AI boom drives combined value of top 100 listed companies to $61.9 trillion
EY report: AI boom lifts top 100 firms to $61.9T by June, driven by US tech leaders like Nvidia; Europe’s share shrinks as markets concentrate further.
The AI boom propelled the total market capitalization of the world’s 100 most valuable publicly traded companies to $61.9 trillion at the end of June, an 18% increase since the start of the year, consultancy EY reported. Technology firms were the prime movers, expanding their combined value and reinforcing the role of AI-related products and services in global markets. The EY analysis warns this shift is concentrating corporate wealth in a handful of regions and sectors.
EY: Top 100 firms reach $61.9 trillion by June
EY’s midyear review shows the top 100 companies collectively added nearly a fifth of their value in six months, underscoring the momentum behind AI-driven investment flows. The report measures market caps at the end of June and compares them to the beginning of the year, attributing much of the advance to investor appetite for AI exposure. EY highlights how market valuations have been redirected toward firms closely connected to AI development, deployment and the infrastructure that supports it.
Technology surge led by Nvidia, Alphabet and Apple
Technology companies within the Top 100 rose about 30%, boosting their aggregate market value to roughly $35.2 trillion, according to EY. Nvidia remains the single most valuable company at an estimated $4.8 trillion, followed by Alphabet at $4.3 trillion and Apple at $4.2 trillion, with other major U.S. tech names also occupying the top ranks. The list of largest firms now includes new entrants and long-standing giants, reflecting the premium investors place on AI-related hardware, software and cloud capabilities.
Industrials and resources gain from AI infrastructure demand
Industrial firms also recorded notable gains as many are involved in building data centers, networking hardware and other physical elements of AI infrastructure, EY analysts said. Resource companies posted a 27% increase, driven by higher demand for materials and energy needed to sustain expanding computational capacity. These moves illustrate that the AI boom is not confined to software companies; it extends along supply chains that deliver power, cooling, semiconductors and construction for large-scale compute facilities.

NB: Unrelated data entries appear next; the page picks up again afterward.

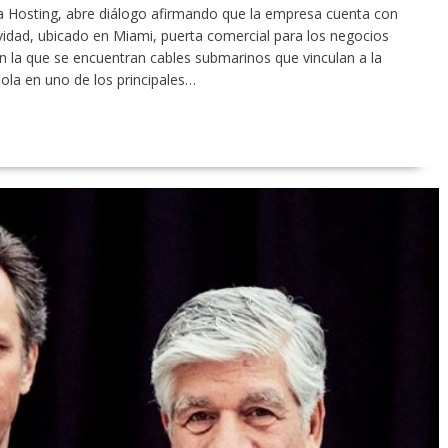
 Hosting, abre diálogo afirmando que la empresa cuenta con
vidad, ubicado en Miami, puerta comercial para los negocios
en la que se encuentran cables submarinos que vinculan a la
dola en uno de los principales…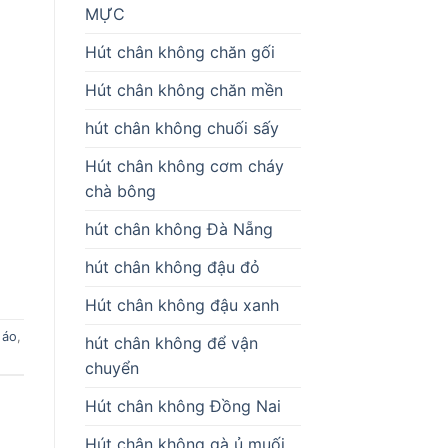
MỰC
Hút chân không chăn gối
Hút chân không chăn mền
hút chân không chuối sấy
Hút chân không cơm cháy
chà bông
hút chân không Đà Nẵng
hút chân không đậu đỏ
Hút chân không đậu xanh
 áo
,
hút chân không để vận
chuyển
Hút chân không Đồng Nai
Hút chân không gà ủ muối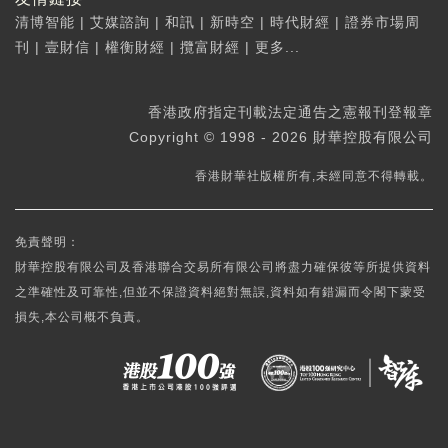
清博智能
|
艾媒諮詢
|
和訊
|
新時空
|
時代財經
|
證券市場周
刊
|
壹財信
|
權衡財經
|
攬富財經
|
更多...
香港政府指定刊載法定通告之憲報刊登報章
Copyright © 1998 - 2026 財華控股有限公司
香港財華社版權所有,未經同意不得轉載。
免責聲明：
財華控股有限公司及香港聯合交易所有限公司將盡力確保彼等所提供資料
之準確性及可靠性,但並不保證資料絕對無誤,資料如有錯漏而令閣下蒙受
損失,本公司概不負責。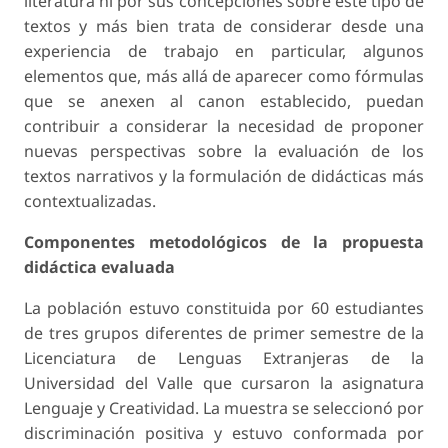
literatura ni por sus concepciones sobre este tipo de
textos y más bien trata de considerar desde una
experiencia de trabajo en particular, algunos
elementos que, más allá de aparecer como fórmulas
que se anexen al canon establecido, puedan
contribuir a considerar la necesidad de proponer
nuevas perspectivas sobre la evaluación de los
textos narrativos y la formulación de didácticas más
contextualizadas.
Componentes metodológicos de la propuesta
didáctica evaluada
La población estuvo constituida por 60 estudiantes
de tres grupos diferentes de primer semestre de la
Licenciatura de Lenguas Extranjeras de la
Universidad del Valle que cursaron la asignatura
Lenguaje y Creatividad. La muestra se seleccionó por
discriminación positiva y estuvo conformada por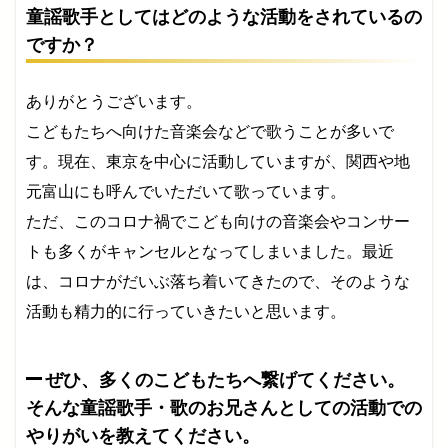
童謡歌手としてはどのような活動をされているの
ですか？
ありがとうございます。
こどもたちへ向けた音楽会などで歌うことが多いで
す。現在、東京を中心に活動していますが、関西や地
元富山にも呼んでいただいて歌っています。
ただ、このコロナ禍でこども向けの音楽会やコンサー
トも多くがキャンセルとなってしまいました。最近
は、コロナがだいぶ落ち着いてきたので、そのような
活動も精力的に行っていきたいと思います。
ぜひ、多くのこどもたちへ繋げてください。
そんな童謡歌手・歌のお兄さんとしての活動での
やりがいを教えてください。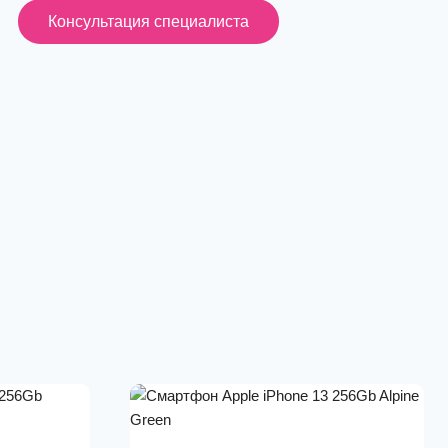
Консультация специалиста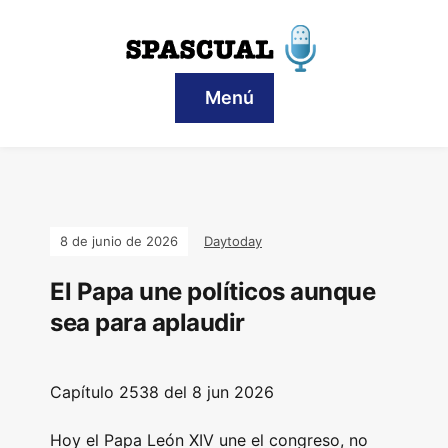
Menú
8 de junio de 2026
Daytoday
El Papa une políticos aunque
sea para aplaudir
Capítulo 2538 del 8 jun 2026
Hoy el Papa León XIV une el congreso, no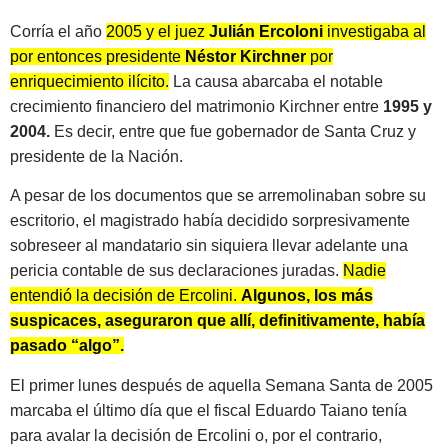
Corría el año
2005 y el juez
Julián Ercoloni
investigaba al
por entonces presidente
Néstor Kirchner
por
enriquecimiento ilícito.
La causa abarcaba el notable
crecimiento financiero del matrimonio Kirchner entre
1995 y
2004.
Es decir, entre que fue gobernador de Santa Cruz y
presidente de la Nación.
A pesar de los documentos que se arremolinaban sobre su
escritorio, el magistrado había decidido sorpresivamente
sobreseer al mandatario sin siquiera llevar adelante una
pericia contable de sus declaraciones juradas.
Nadie
entendió la decisión de Ercolini.
Algunos, los más
suspicaces, aseguraron que allí, definitivamente, había
pasado “algo”.
El primer lunes después de aquella Semana Santa de 2005
marcaba el último día que el fiscal Eduardo Taiano tenía
para avalar la decisión de Ercolini o, por el contrario,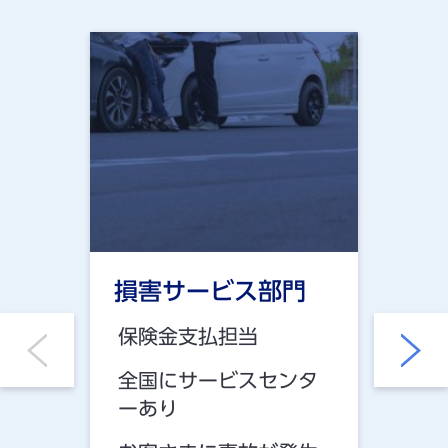
損害サービス部門
デ
ョ
保険金支払担当
代理
全国にサービスセンタ
ーあり
全国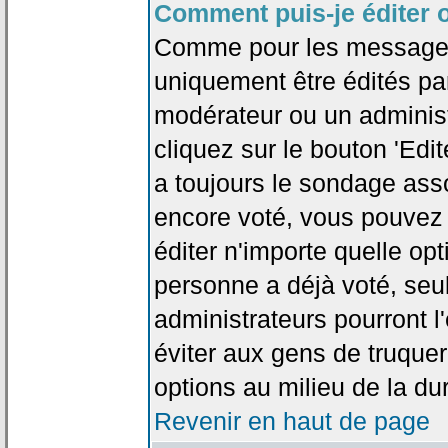
Comment puis-je éditer 
Comme pour les messages
uniquement être édités par
modérateur ou un administ
cliquez sur le bouton 'Edi
a toujours le sondage asso
encore voté, vous pouvez
éditer n'importe quelle op
personne a déjà voté, seu
administrateurs pourront l'
éviter aux gens de truque
options au milieu de la d
Revenir en haut de page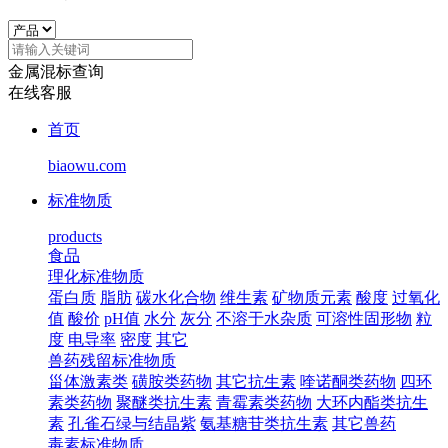
金属混标查询
在线客服
首页
biaowu.com
标准物质
products
食品
理化标准物质
蛋白质
脂肪
碳水化合物
维生素
矿物质元素
酸度
过氧化
值
酸价
pH值
水分
灰分
不溶于水杂质
可溶性固形物
粒
度
电导率
密度
其它
兽药残留标准物质
甾体激素类
磺胺类药物
其它抗生素
喹诺酮类药物
四环
素类药物
聚醚类抗生素
青霉素类药物
大环内酯类抗生
素
孔雀石绿与结晶紫
氨基糖苷类抗生素
其它兽药
毒素标准物质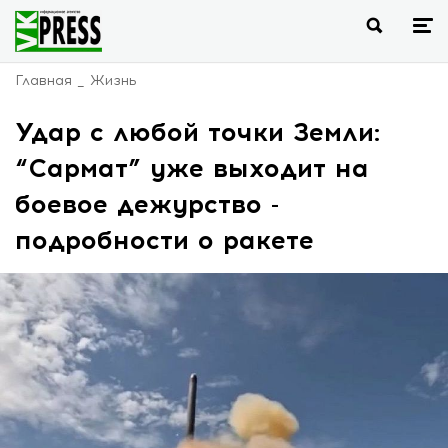
Главная
Жизнь
Удар с любой точки Земли:
“Сармат” уже выходит на
боевое дежурство -
подробности о ракете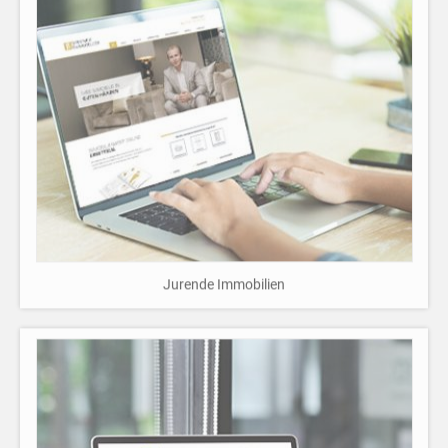
Jurende Immobilien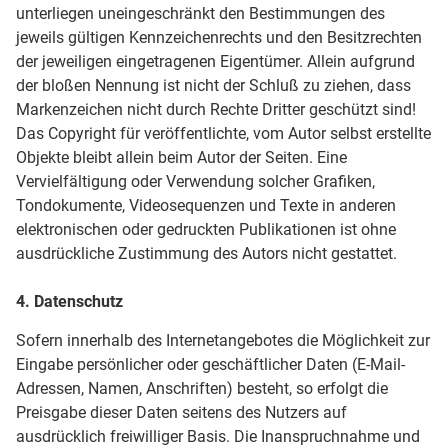
unterliegen uneingeschränkt den Bestimmungen des
jeweils gültigen Kennzeichenrechts und den Besitzrechten
der jeweiligen eingetragenen Eigentümer. Allein aufgrund
der bloßen Nennung ist nicht der Schluß zu ziehen, dass
Markenzeichen nicht durch Rechte Dritter geschützt sind!
Das Copyright für veröffentlichte, vom Autor selbst erstellte
Objekte bleibt allein beim Autor der Seiten. Eine
Vervielfältigung oder Verwendung solcher Grafiken,
Tondokumente, Videosequenzen und Texte in anderen
elektronischen oder gedruckten Publikationen ist ohne
ausdrückliche Zustimmung des Autors nicht gestattet.
4. Datenschutz
Sofern innerhalb des Internetangebotes die Möglichkeit zur
Eingabe persönlicher oder geschäftlicher Daten (E-Mail-
Adressen, Namen, Anschriften) besteht, so erfolgt die
Preisgabe dieser Daten seitens des Nutzers auf
ausdrücklich freiwilliger Basis. Die Inanspruchnahme und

Sector contrasts: winners and laggards within the Top 100
While technology, industrials and resources were clear winners, consumer goods manufacturers and financial firms saw only marginal improvement, increasing roughly 1% over the period. Communications and media companies were the notable laggards, losing value and registering an 8% decline in aggregate market cap. The divergent performance underscores how market participants are allocating capital toward firms with direct exposure to AI growth and away from sectors perceived as less central to the AI transition.
U.S. dominance widens as Europe’s presence shrinks
The United States accounts for 56 of the Top 100 companies, a dominant share that EY says has grown amid the AI-driven rally. China, including Hong Kong, houses 12 of the firms, while the United Kingdom and Japan each contribute five companies to the list. Germany is represented by a single company, Siemens, after notable exits from the ranking left SAP and Allianz outside the Top 100. In total, only 16 companies in the list are based in Europe, highlighting a regional disparity in market value concentration.
EY warns Europe must scale research into global firms
Henrik Ahlers, head of EY Germany, said the AI boom is reshaping global corporate landscapes and that Europe risks playing a peripheral role unless research and industrial strength translate into large, scalable businesses. EY cautioned that further big public offerings from AI-focused companies could amplify U.S. and Asian weightings on global exchanges. The consultancy argued that policy makers, investors and executives must act to convert technological competence into capital-market success if Europe is to close the gap.
Investors and regulators will be watching IPO pipelines and quarterly earnings for signs the trend continues, as additional listings of AI-centered companies could further concentrate value in a small set of markets and sectors. EY’s findings point to a sustained reallocation of capital toward firms tied to artificial intelligence and its underlying infrastructure, a development likely to shape corporate strategy and public policy in the months ahead.